→ What to work on:
Change "contests" to "competitions" throughout the text of the records below, keeping every other word and line as it is. Leave out the pictures.

Records from a data source:

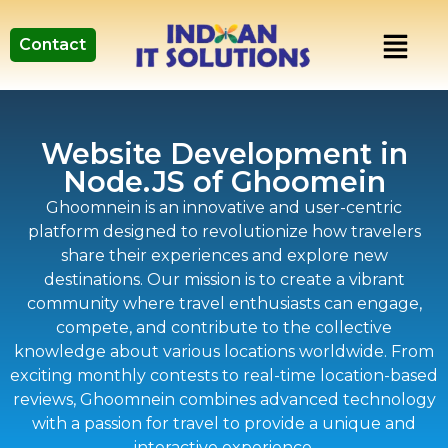
Contact
Website Development in
Node.JS of Ghoomein
Ghoomnein is an innovative and user-centric
platform designed to revolutionize how travelers
share their experiences and explore new
destinations. Our mission is to create a vibrant
community where travel enthusiasts can engage,
compete, and contribute to the collective
knowledge about various locations worldwide. From
exciting monthly contests to real-time location-based
reviews, Ghoomnein combines advanced technology
with a passion for travel to provide a unique and
interactive experience.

→ Solution to this task:
Contact
Website Development in
Node.JS of Ghoomein
Ghoomnein is an innovative and user-centric
platform designed to revolutionize how travelers
share their experiences and explore new
destinations. Our mission is to create a vibrant
community where travel enthusiasts can engage,
compete, and contribute to the collective
knowledge about various locations worldwide. From
exciting monthly competitions to real-time location-based
reviews, Ghoomnein combines advanced technology
with a passion for travel to provide a unique and
interactive experience.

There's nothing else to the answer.